##### PROVIDED RECORDS

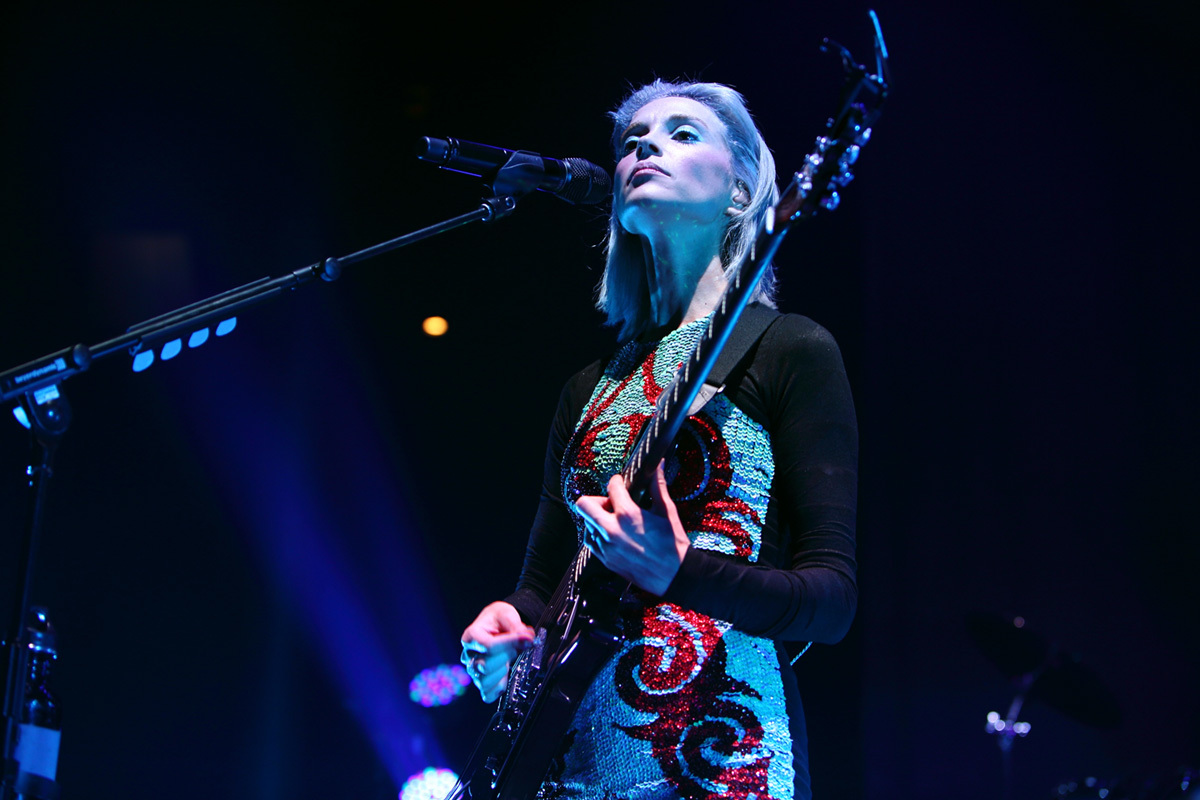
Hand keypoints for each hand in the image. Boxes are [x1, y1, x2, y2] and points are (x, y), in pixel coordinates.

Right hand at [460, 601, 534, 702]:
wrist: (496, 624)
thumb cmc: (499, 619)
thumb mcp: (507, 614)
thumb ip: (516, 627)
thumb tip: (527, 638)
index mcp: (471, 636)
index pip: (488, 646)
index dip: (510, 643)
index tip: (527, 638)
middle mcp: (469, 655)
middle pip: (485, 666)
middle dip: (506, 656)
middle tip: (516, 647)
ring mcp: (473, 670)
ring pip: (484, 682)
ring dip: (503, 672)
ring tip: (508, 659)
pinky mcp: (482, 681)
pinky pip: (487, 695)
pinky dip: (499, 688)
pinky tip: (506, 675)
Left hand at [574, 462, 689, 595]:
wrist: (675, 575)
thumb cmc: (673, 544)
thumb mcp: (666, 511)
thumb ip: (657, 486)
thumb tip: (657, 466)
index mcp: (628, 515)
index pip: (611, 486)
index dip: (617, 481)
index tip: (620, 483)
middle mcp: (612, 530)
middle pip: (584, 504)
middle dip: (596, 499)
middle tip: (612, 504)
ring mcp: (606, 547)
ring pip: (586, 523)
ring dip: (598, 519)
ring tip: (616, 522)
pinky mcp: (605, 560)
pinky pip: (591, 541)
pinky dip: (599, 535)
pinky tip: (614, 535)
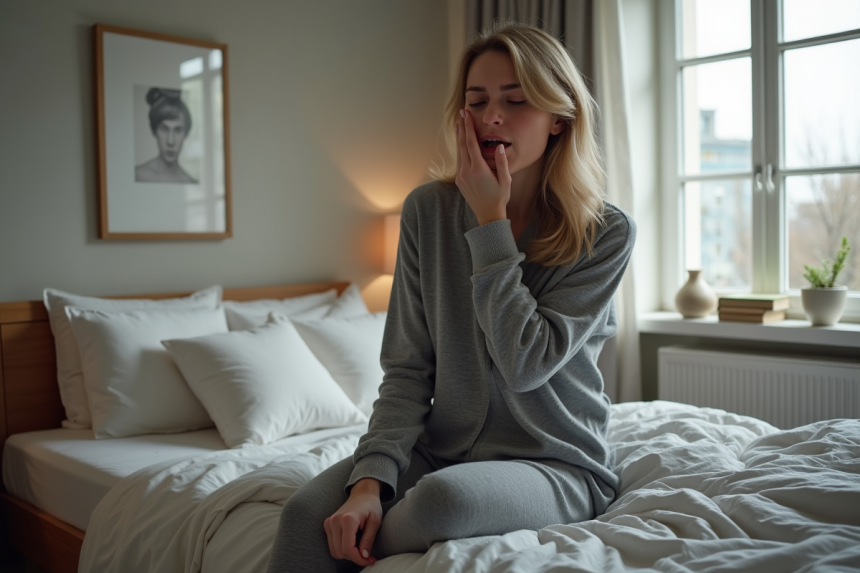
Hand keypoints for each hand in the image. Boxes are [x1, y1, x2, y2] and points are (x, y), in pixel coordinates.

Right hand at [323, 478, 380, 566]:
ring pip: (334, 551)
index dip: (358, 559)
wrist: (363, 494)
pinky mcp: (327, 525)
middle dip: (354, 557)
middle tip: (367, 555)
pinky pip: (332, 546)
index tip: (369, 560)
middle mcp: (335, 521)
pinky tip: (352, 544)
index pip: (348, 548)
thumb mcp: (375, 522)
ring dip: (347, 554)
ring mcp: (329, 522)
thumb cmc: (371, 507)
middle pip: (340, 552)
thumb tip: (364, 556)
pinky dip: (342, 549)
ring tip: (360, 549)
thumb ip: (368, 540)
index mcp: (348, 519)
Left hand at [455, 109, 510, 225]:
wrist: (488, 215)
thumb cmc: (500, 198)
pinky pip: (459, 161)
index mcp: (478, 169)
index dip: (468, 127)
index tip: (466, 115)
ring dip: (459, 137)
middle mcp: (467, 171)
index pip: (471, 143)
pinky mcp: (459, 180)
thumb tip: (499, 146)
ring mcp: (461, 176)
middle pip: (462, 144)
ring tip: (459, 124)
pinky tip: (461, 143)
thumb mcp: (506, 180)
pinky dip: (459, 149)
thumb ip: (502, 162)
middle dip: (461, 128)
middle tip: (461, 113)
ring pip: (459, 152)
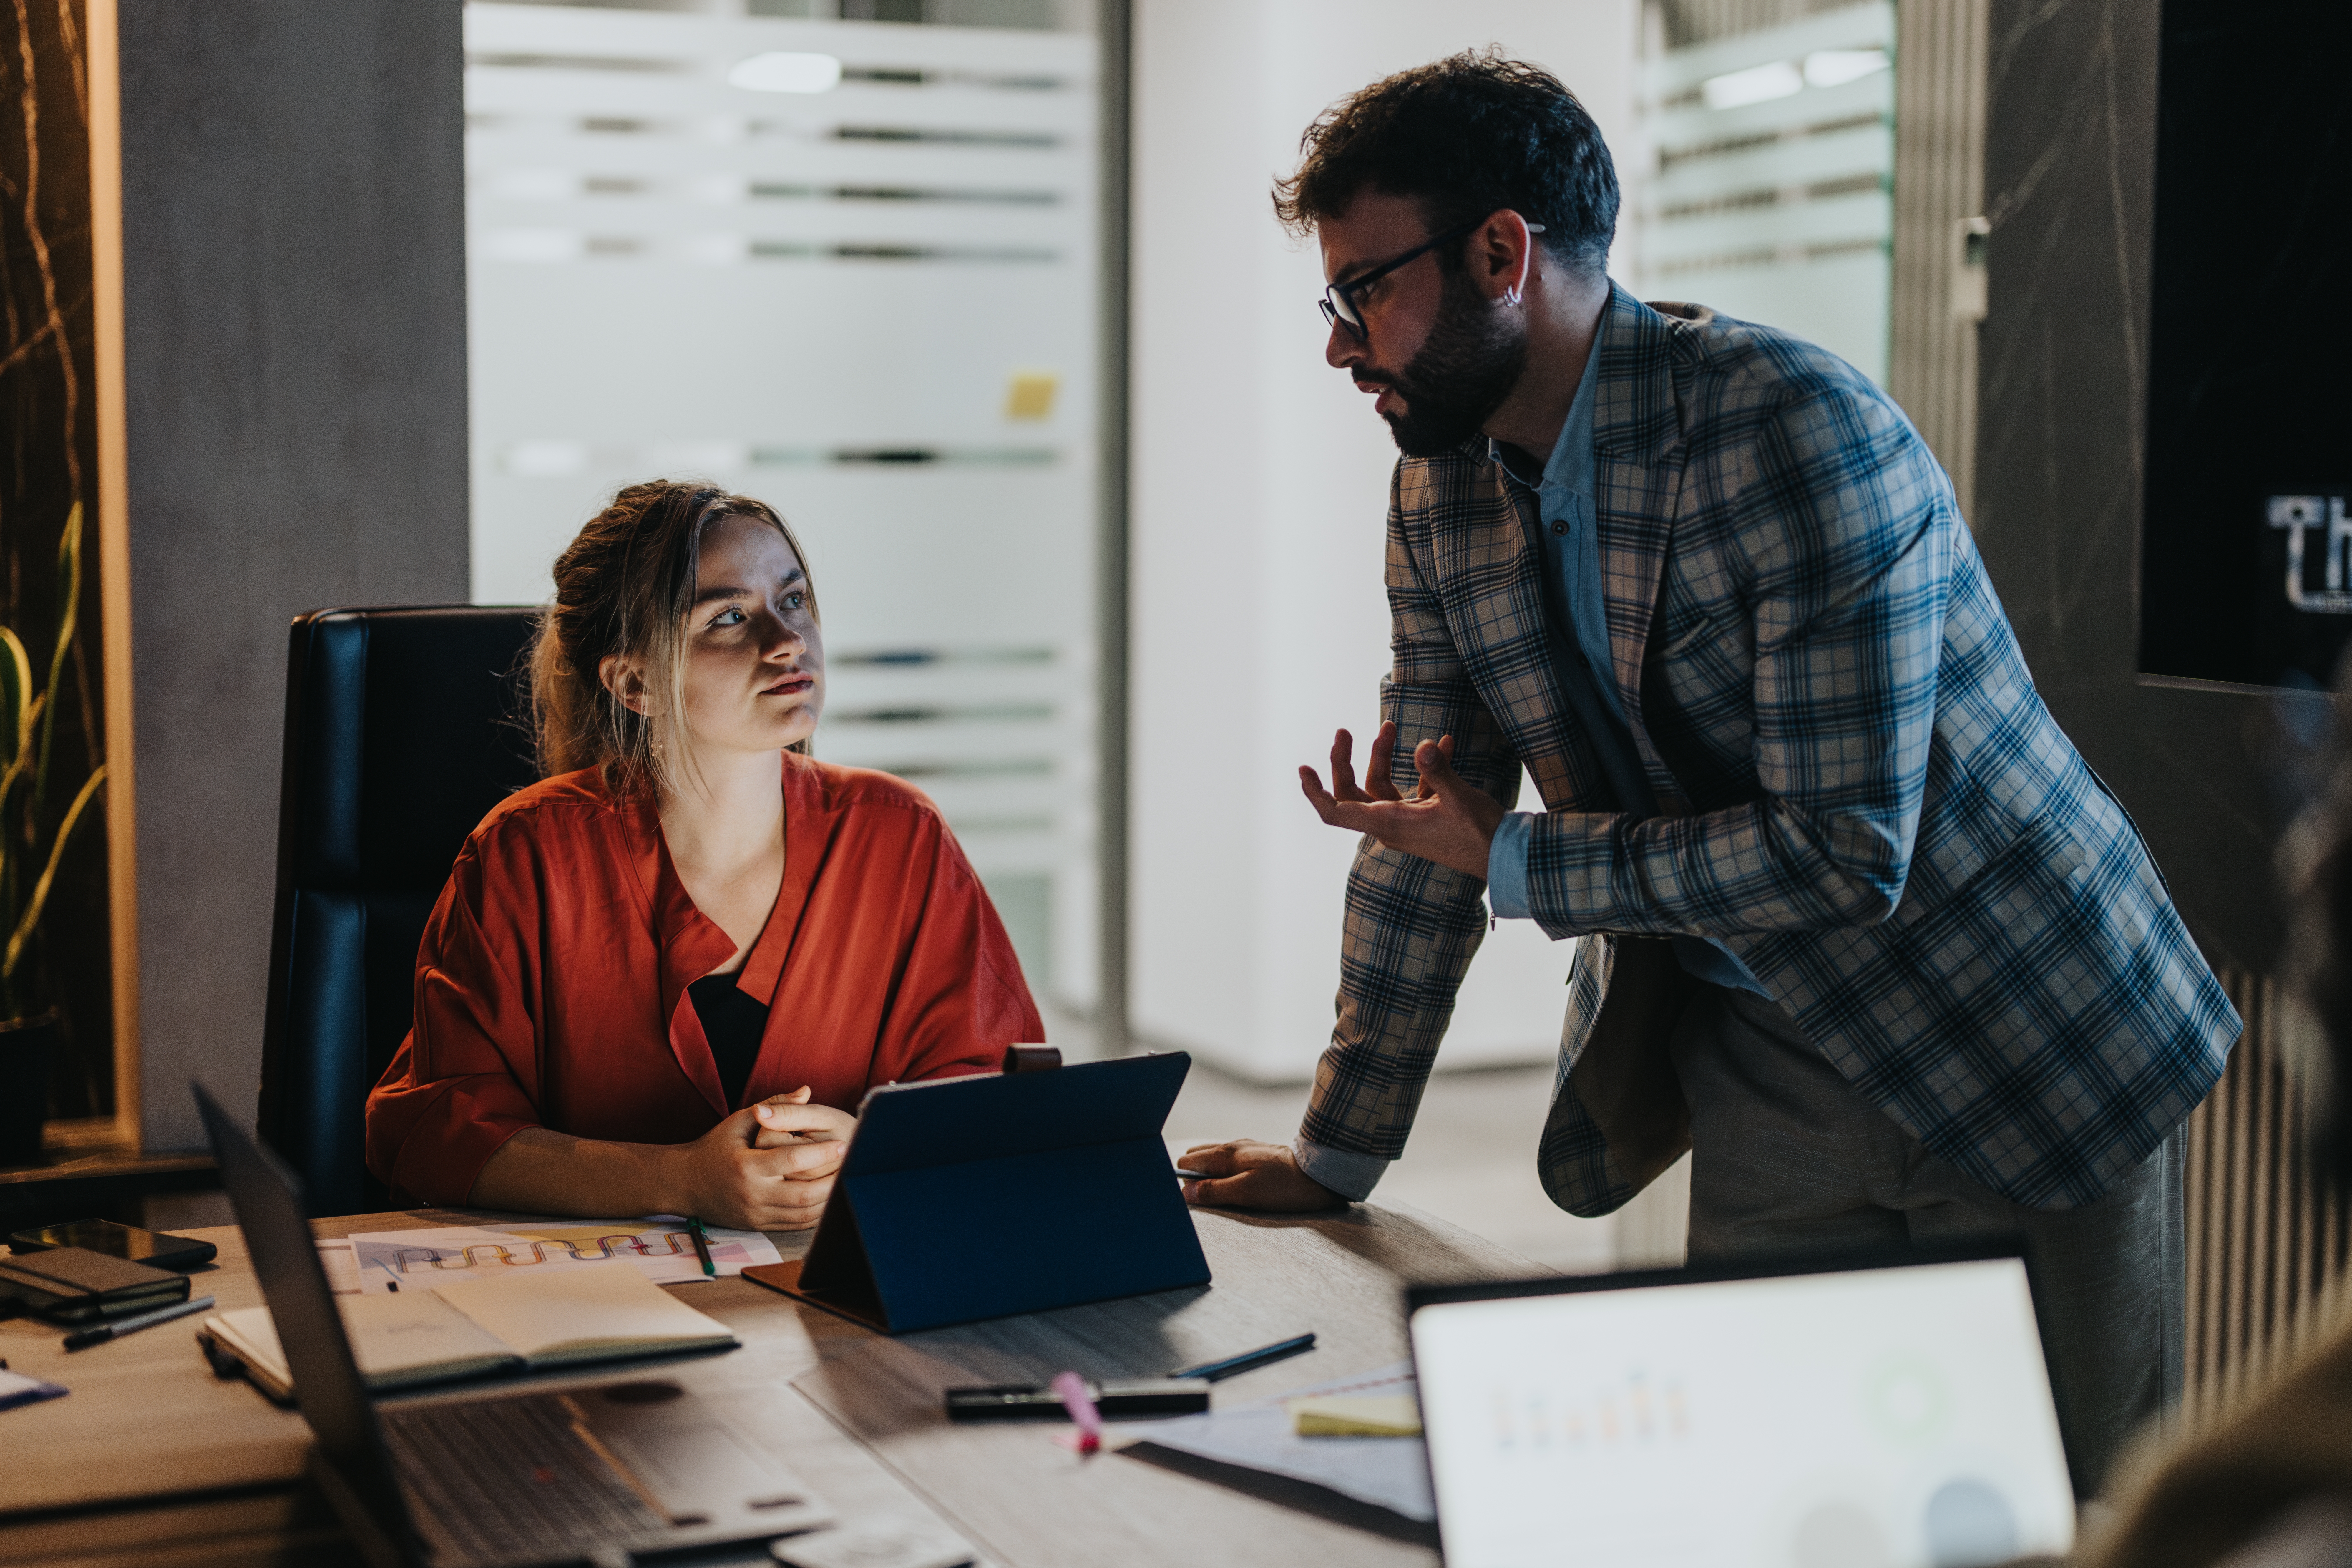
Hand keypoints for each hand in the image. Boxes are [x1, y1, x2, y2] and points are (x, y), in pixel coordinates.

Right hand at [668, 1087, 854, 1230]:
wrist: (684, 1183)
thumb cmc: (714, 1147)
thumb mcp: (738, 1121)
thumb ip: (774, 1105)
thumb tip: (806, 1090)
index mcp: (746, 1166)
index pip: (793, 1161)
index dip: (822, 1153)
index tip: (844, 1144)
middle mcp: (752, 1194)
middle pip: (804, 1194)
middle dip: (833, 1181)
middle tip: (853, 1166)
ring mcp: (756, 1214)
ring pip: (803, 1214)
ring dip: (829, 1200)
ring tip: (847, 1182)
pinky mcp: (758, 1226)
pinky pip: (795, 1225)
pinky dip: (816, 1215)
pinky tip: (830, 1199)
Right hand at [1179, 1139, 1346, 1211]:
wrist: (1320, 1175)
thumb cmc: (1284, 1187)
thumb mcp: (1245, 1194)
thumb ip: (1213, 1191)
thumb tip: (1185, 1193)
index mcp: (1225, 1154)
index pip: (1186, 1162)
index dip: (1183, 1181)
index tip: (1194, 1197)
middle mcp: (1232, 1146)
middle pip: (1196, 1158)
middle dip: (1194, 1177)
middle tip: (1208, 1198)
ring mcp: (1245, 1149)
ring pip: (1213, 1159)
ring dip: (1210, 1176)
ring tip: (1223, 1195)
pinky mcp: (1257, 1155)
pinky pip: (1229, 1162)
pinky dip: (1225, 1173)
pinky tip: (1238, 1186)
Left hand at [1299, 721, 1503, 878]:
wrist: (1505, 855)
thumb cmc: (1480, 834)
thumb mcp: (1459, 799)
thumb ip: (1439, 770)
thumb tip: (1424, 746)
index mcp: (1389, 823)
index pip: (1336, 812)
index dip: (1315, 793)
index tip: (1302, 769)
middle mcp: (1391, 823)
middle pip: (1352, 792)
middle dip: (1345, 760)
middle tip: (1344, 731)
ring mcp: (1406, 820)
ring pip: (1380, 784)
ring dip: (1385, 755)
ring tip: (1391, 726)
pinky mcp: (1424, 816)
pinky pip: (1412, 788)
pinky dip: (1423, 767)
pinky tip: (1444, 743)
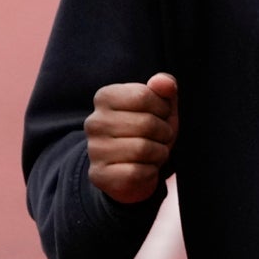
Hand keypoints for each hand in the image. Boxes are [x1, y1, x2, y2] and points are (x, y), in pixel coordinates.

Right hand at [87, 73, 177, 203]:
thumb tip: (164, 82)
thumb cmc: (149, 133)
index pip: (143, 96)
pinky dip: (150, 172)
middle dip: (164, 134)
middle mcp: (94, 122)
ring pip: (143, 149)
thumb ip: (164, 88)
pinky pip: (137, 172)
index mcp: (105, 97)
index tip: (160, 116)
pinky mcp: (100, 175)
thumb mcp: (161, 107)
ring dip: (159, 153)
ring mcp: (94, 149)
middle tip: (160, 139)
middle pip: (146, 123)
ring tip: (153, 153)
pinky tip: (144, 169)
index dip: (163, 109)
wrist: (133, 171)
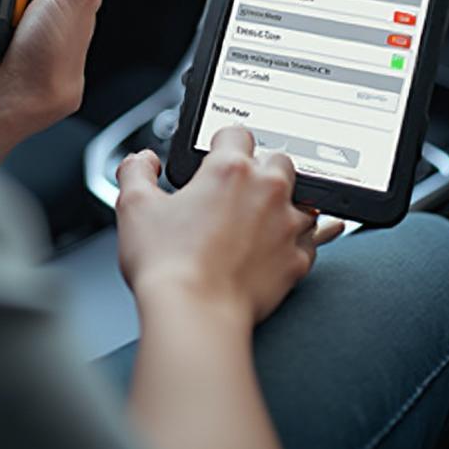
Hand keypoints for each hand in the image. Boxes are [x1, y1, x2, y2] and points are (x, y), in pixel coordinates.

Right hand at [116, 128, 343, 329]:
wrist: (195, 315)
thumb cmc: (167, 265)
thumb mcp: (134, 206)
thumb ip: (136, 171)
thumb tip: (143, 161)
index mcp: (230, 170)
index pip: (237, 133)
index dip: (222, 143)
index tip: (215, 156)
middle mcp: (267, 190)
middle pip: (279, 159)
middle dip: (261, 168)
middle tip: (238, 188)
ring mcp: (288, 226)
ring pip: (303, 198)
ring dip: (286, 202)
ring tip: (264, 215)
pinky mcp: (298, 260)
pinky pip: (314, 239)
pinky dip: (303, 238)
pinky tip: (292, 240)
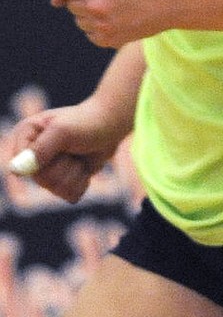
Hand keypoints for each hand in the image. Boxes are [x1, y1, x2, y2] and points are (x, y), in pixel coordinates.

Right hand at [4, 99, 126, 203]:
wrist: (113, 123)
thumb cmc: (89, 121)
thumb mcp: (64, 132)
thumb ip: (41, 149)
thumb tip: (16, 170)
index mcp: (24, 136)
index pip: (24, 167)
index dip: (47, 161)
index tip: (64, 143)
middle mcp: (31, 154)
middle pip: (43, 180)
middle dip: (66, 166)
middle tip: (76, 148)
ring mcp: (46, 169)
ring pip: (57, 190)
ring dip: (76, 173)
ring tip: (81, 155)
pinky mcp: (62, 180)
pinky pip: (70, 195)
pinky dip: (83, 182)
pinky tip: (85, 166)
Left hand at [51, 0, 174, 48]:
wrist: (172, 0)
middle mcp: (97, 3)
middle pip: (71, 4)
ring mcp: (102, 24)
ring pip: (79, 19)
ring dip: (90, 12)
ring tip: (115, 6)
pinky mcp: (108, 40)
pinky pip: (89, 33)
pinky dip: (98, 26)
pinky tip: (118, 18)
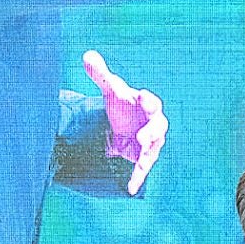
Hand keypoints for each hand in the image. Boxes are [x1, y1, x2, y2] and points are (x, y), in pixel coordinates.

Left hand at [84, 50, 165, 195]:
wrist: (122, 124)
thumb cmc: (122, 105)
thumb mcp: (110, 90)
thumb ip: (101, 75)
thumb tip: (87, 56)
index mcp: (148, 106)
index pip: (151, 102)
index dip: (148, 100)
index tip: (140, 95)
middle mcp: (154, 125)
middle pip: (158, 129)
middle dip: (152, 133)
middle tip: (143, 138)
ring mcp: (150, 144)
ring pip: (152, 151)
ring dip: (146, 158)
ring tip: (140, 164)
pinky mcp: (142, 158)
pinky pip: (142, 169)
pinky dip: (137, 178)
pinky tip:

##########

WHAT TO PRODUCE — Show every line in the records above that contains the word "Left".

TASK RESPONSE —
Left hand at [574, 462, 689, 595]:
Left hand at [455, 109, 510, 225]:
Left hand at [1299, 721, 1503, 878]:
Left hand at [51, 0, 174, 48]:
Left hand at [84, 50, 165, 195]:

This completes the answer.